Non è una guerra di religione. È questa la tesi che trova l’accordo dei governatori dei 36 Stati nigeriani al termine di un vertice sulla sicurezza nazionale presieduta dal presidente Goodluck Jonathan: «Abbiamo convenuto che la guerra di Boko Haram non è una guerra di religione e quindi è una guerra contro tutti i nigeriani e come tale dovrebbe essere trattata», recita il comunicato stampa diramato al termine della tavola rotonda tenutasi ieri tra i capi della sicurezza, ministri, governatori e leader religiosi incontratisi per discutere della crescente insicurezza nel Paese a seguito dei recenti attacchi di Boko Haram degli ultimi mesi, tra i quali, circa 10 giorni fa, l’autobomba alla stazione degli autobus di Abuja e il rapimento di 235 studentesse a Chibok, nello Stato del Borno.

Attacchi che confermano da un lato il gruppo islamista Boko Haram quale vettore di destabilizzazione del più grande produttore di petrolio del continente noir e dall’altro tutta l’incapacità del governo nigeriano di elaborare non solo una soluzione politica ma anche militare agli atti di terrore contro le popolazioni locali.

«La questione del momento» – come l’ha definita il governatore dello stato dell’Ekiti, Kayode Fayemi, è proprio il rapimento il 14 aprile scorso delle circa due centinaia di ragazze di età compresa tra i 16 e i 18 anni per cui il governo di Goodluck Jonathan è stato ampiamente criticato.

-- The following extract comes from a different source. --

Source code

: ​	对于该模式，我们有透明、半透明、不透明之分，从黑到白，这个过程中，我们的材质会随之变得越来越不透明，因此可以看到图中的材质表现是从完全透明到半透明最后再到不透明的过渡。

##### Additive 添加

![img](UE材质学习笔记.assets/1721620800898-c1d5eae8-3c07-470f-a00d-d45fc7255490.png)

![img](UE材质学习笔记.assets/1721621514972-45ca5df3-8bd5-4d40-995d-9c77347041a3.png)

Una risposta debole sarebbe stato l’agire da parte delle autorità, contraddistinto dagli strali incrociati tra i partiti al potere e quelli all’opposizione più che da un fronte comune atto a frenare o quantomeno a discutere termini e modalità per affrontare l’avanzata da Nord – a maggioranza musulmana -a Sud – a maggioranza cristiana – di Boko Haram.

Scontri politici che hanno visto il People’s Democratic Party (Pdp), attualmente al potere, accusare di collusione con il gruppo integralista i leader dell’opposizione, l’All Progressive Congress (Apc), a sua volta impegnati in una campagna di condanna contro il governo e le politiche fallimentari di lotta alle insurrezioni che con graduale intensificarsi da almeno da 5 anni attanagliano la Nigeria.

E quasi a voler dare una risposta di tono alle critiche recenti e a smorzare quelle sulla campagna militare – costosa e fallimentare lanciata un anno fa da Jonathan negli stati del Nord-Est del Borno, dello Yobe e dell’Adamawa – dal vertice si è alzato un appello unanime, una chiamata collettiva a fare fronte comune contro la minaccia Boko Haram.

Ma, a meno che i governi federali e quello statale non si impegnino concretamente in un’azione radicale non solo militare ma anche politico-sociale, resta indubbio al momento il perseverare dell’azione destabilizzatrice di Boko Haram.